Сандион снова хмыкнул: «Что ж, мне пора идти. Не торопись, отдыхай». Командор язвительно улыбнулся медсестре: «Счастливчик! За тобой будет ухаживать красавица».
«Мне-то от этого уже ни тепло ни холодно», – подумал Рэч.
Командор сектора Сандион подошел к иллюминатору, слегка затемненное хрустальное стекло которого передавало изображение дюжины блестящих небоскребов посреди парков и озер, грациозных переплетений подвесных пешеходных конвейеров и плотно роящегося воздушного транспорта.
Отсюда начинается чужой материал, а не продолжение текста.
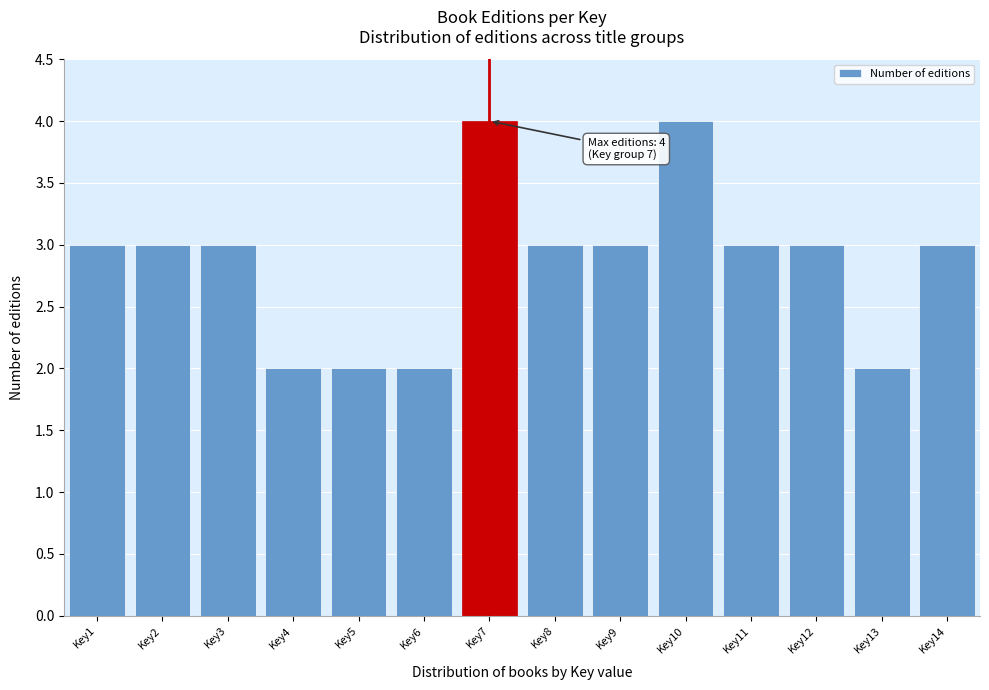

Reading left to right, extract all data points from this chart.

3	3	3	2	2	2	4	3	3	4	3	3	2	3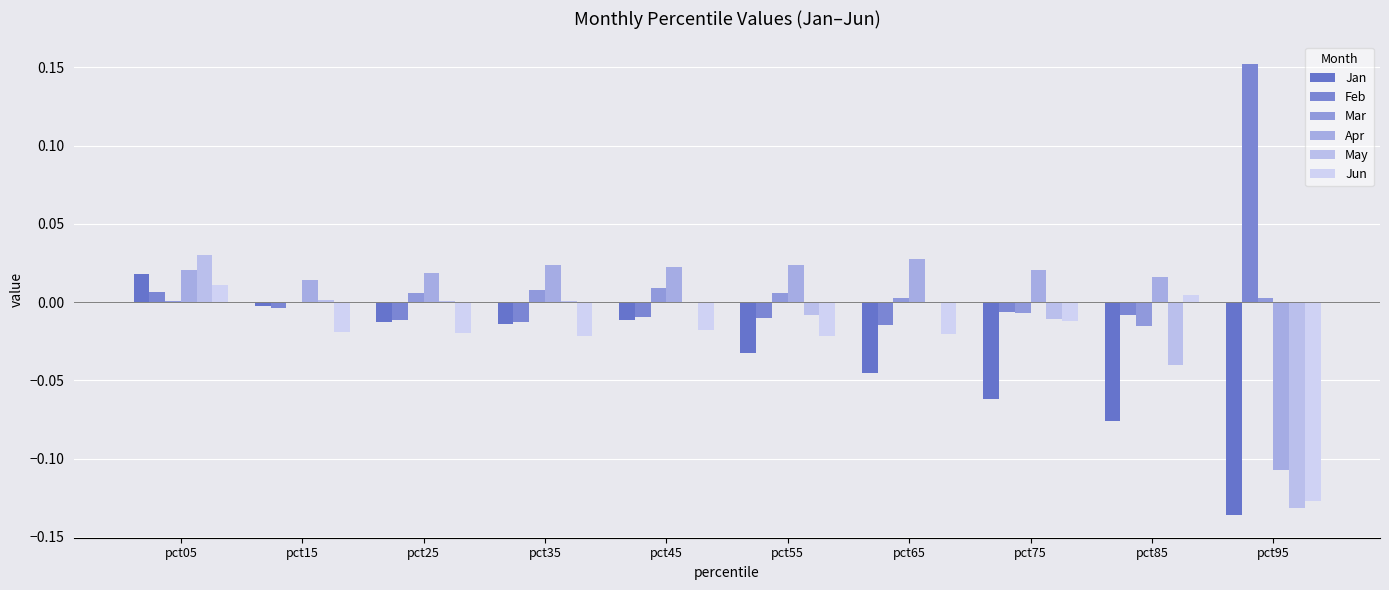

What is the total value across all series at pct65?

-0.1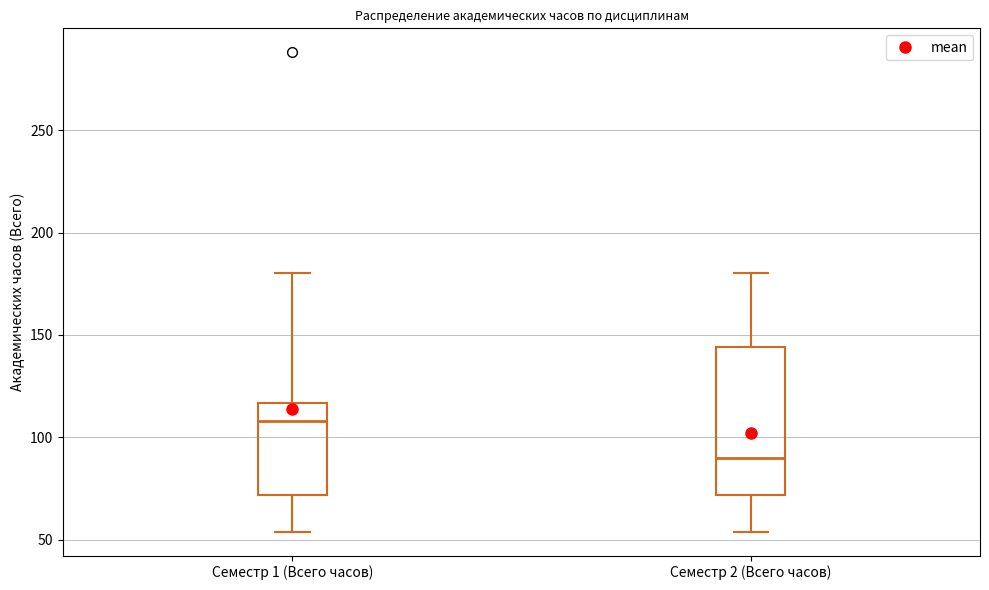

Comparing the boxes themselves (not the whiskers), which one is the tallest?

Семестр 2 (Всего часов)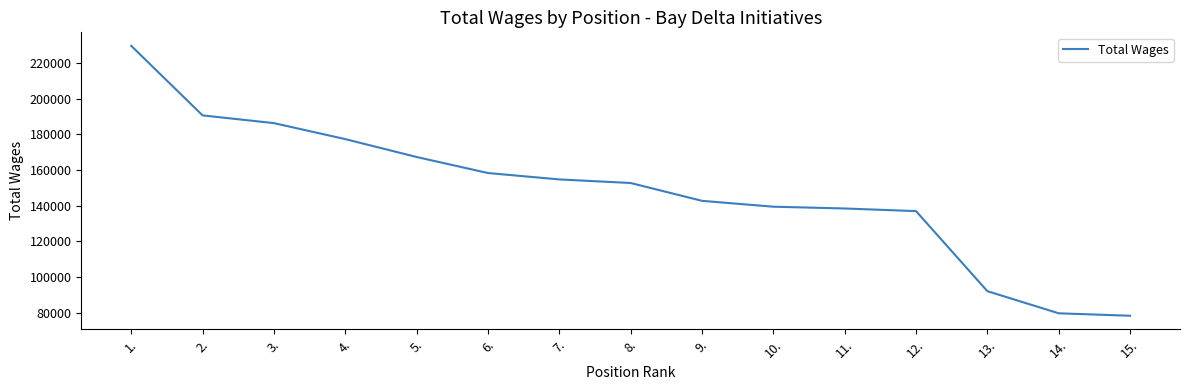

Which label corresponds to the largest value in the chart?

1.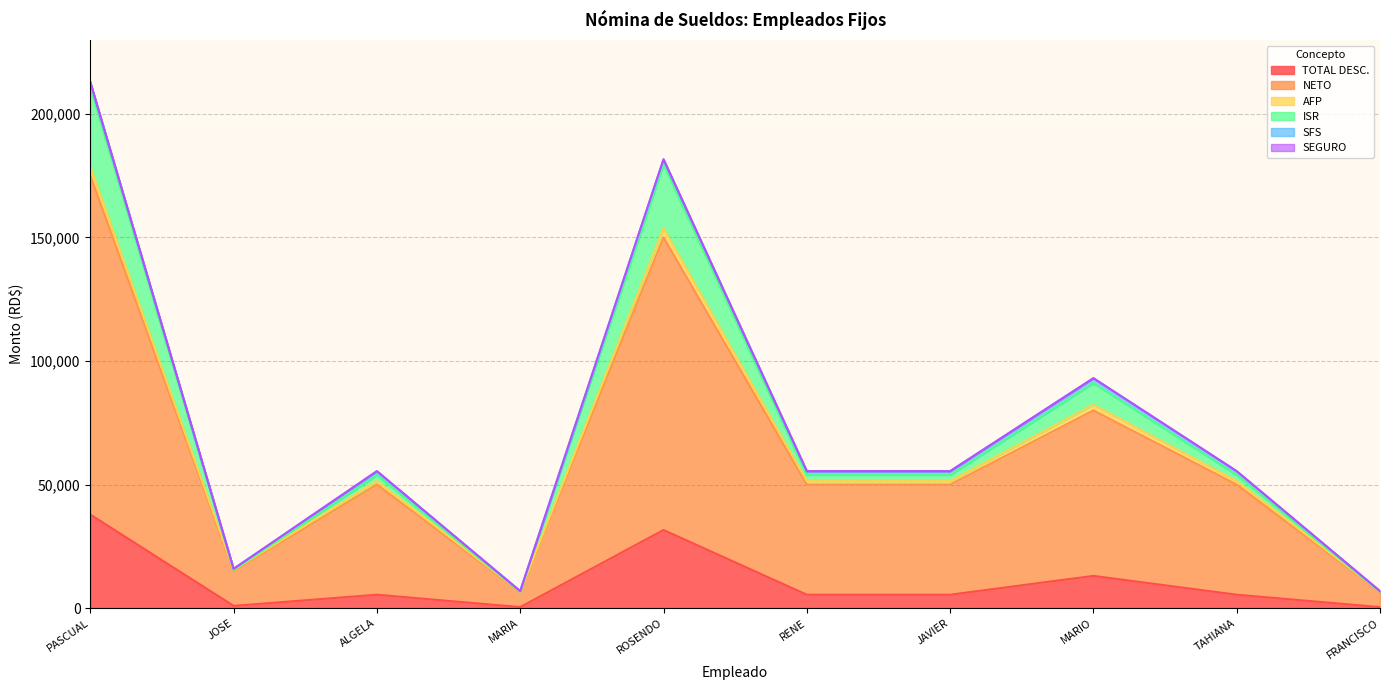

The value of TOTAL DESC. at ROSENDO is 6574.6. True or false?

False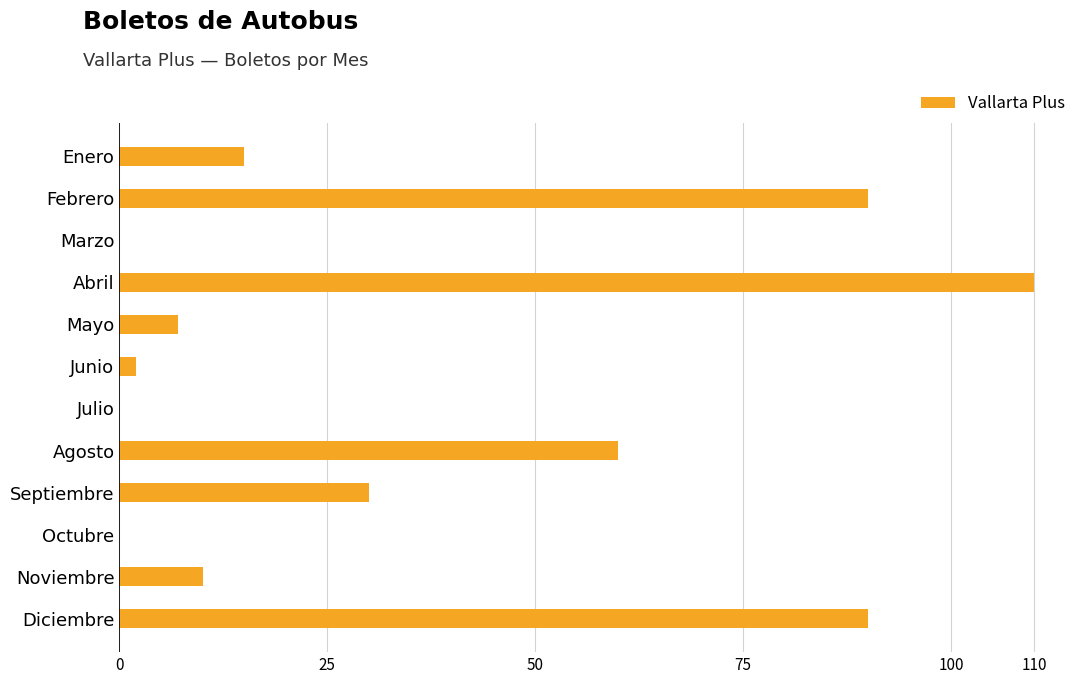

Reading top to bottom, list all the values displayed in this chart.

Enero=15	Febrero=90	Marzo=0	Abril=110	Mayo=7	Junio=2	Julio=0	Agosto=60	Septiembre=30	Octubre=0	Noviembre=10	Diciembre=90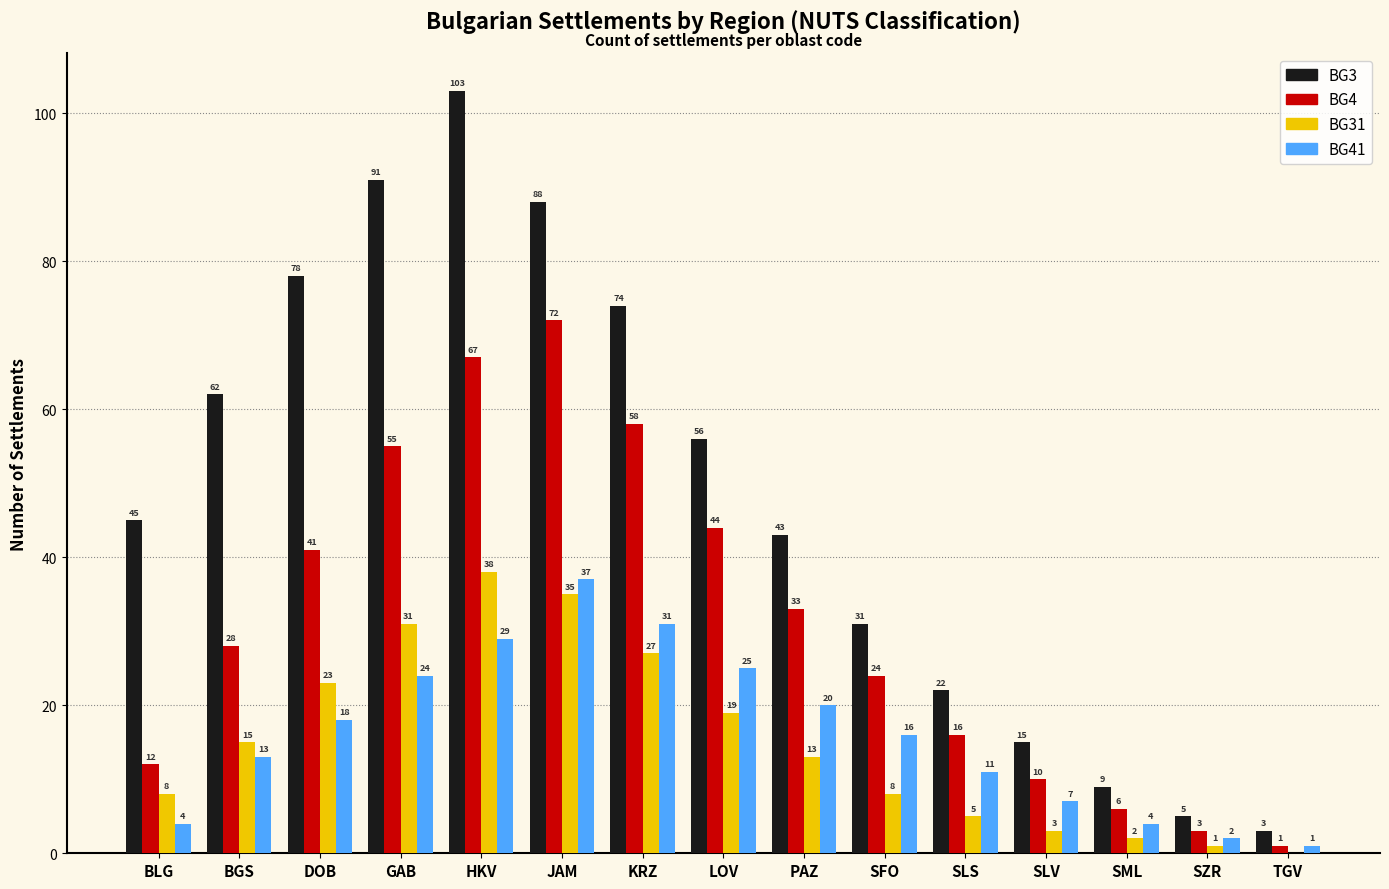

What is the sum of all BG4 values?

470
За стеной кабинета доктора Плогетца, закрепленный электромагнитами на парковочном рельсе, ждал аэромобиль Сандиона. Командор забрался в машину, и она понеслась к башне Космического управления, где Сандиона ожидали его кабинет и подлежавшие бесконечному изучению астронавигационные карты.
Доктор Плогетц снова повернулся к Рэчу: «Теперь я намерен снять чехол с вашей головы. Не беспокойтесь по поводу замешательства. Просто расслабьтесь и посмотрите вокруг».